I.S.: Condiciona-me naturalmente, pois é uma das questões que mesmo que eu quisesse fugir, não conseguia. Vivi sempre aqui nesta região, adoro esta zona, sinto-me de certa forma abençoada por viver aqui, tenho uma certa vaidade em ser transmontana. Portanto, obviamente que isso me condiciona em tudo. Mas também me integra, porque esta nossa vivência é invejável. Nós temos a oportunidade de contactar com todo o tipo de vivências, com a pobreza, que nos dá logo uma substância enorme e uma essência para descrevermos o que é o mundo, o que é a vida, aquele paralelismo entre vida morte. Essa linha que divide a vida e a morte que traduz as vivências do percurso que é a vida. A aprendizagem do ciclo vital, aprender a viver no fio da navalha aqui é muito fácil. Todas essas diferenças são uma mais-valia para cada escritor. Ser transmontana integra-nos através da nossa dimensão agreste. Toda a gente espera algo de agreste de nós. Se temos uma postura mais polida suscitamos admiração, espanto. Mas isso tem a ver com a nossa educação, com o nosso berço, seja ele qual for, com as nossas opções. Penso que ser transmontano é integrador porque há uma certa curiosidade relativamente a nós.

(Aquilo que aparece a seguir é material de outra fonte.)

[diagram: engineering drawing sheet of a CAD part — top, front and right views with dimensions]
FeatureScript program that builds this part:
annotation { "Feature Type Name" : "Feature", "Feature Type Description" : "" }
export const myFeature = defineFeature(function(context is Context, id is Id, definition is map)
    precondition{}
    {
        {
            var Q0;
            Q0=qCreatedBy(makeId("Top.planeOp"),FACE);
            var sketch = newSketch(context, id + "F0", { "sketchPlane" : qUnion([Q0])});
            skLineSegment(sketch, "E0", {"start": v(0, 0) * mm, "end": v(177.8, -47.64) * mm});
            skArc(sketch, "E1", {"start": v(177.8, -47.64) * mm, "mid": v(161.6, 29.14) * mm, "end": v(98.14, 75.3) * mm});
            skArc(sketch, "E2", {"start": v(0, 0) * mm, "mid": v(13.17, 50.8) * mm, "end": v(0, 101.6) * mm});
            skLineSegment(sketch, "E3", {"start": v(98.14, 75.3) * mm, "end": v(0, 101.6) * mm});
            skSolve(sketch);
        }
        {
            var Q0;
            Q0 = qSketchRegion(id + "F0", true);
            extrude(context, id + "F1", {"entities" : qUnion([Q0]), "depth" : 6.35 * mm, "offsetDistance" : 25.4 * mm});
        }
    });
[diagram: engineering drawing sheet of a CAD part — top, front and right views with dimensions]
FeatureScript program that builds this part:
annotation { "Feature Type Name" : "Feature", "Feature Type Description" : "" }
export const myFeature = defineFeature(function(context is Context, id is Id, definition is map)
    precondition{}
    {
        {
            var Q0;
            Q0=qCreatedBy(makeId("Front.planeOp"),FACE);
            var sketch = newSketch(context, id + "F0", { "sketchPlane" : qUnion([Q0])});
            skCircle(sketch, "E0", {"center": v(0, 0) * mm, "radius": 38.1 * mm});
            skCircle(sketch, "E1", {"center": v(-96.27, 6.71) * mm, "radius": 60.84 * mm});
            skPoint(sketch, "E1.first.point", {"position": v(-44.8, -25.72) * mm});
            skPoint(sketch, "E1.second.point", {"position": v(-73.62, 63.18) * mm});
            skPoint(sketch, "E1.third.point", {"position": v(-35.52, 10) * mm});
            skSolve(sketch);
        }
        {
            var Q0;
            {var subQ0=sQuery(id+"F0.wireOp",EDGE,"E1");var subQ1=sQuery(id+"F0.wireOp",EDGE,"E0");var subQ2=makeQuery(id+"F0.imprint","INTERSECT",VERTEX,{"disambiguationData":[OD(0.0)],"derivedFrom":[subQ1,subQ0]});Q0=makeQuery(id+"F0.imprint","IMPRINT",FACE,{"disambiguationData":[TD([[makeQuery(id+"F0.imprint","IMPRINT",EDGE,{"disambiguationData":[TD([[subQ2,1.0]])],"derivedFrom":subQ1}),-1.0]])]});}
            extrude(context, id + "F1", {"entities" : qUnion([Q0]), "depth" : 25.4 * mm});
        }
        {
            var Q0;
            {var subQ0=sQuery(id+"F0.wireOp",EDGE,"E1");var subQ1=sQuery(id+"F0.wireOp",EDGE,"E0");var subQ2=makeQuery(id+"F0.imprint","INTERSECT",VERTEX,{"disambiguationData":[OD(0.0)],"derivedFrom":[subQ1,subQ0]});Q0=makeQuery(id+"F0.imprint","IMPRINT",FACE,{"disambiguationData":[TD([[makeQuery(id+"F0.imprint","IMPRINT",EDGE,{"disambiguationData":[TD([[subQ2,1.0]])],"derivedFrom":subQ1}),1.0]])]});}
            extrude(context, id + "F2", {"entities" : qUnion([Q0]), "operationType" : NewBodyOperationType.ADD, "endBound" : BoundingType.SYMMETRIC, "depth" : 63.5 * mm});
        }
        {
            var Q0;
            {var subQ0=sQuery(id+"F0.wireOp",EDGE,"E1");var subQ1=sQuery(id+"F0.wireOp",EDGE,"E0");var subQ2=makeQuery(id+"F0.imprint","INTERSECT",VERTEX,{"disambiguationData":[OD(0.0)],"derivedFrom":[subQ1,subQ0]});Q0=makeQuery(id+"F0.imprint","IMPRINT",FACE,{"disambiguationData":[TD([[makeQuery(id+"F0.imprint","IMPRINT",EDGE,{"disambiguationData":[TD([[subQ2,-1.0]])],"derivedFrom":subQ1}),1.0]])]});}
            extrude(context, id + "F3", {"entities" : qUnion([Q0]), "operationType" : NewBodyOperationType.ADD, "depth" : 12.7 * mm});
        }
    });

M.R.: Como definiria Isabel Seixas enquanto pessoa de cultura e de escrita?

I.S.: É um bocado difícil sem fazer marketing. Nós construímos a nossa imagem um bocado a partir da nossa percepção do mundo. Penso que essa verdade tem a ver com o autoconhecimento. Uma pessoa é um todo muito superior à soma das partes. É uma visão global, holística. Assim, de forma humilde posso dizer que sou boa pessoa, que em termos de escrita já fui muito mais primária; já escrevi muito mais aquilo que me apetecia escrever. Hoje, a minha faceta de mãe lima um pouco esse ser primário e primordial. Às vezes por causa dos meus filhos substituo as palavras, escrevo mais por eufemismos… mas basicamente tento preservar cada vez mais a minha identidade, ser eu própria naquilo que penso serem as minhas características principais: sou uma pessoa simples, nasci numa taberna e digo-o com orgulho. É curioso que houve um tempo que tinha dificuldade em assumir isso com naturalidade. Hoje, não. Penso mesmo que a minha riqueza advém daí, pois desde miúda confrontei-me com as emoções mais subliminares do Homem. Estou a escrever um livro que nunca mais acabo que se chama A Taberna, um romance. Esse romance traduz tudo aquilo que a Isabel Seixas é, naquela diversidade de todas as personagens. Faz parte da minha arquitectura emocional. Os meus pais tinham uma venda que também tinha taberna e foi aí que comecei a erigir a minha personalidade. Guardei essas imagens das expressões de revolta, de perplexidade do Homem por não perceber porque havia tanta distinção social. Uns tinham de viver com fome, frio, a pedir e por que razão outros tinham de subjugar. Tem muita influência também nas minhas ideias e opções políticas. Por isso considero-me uma pessoa de esquerda mas duma esquerda apartidária que deseja limar injustiças, a assimetria social.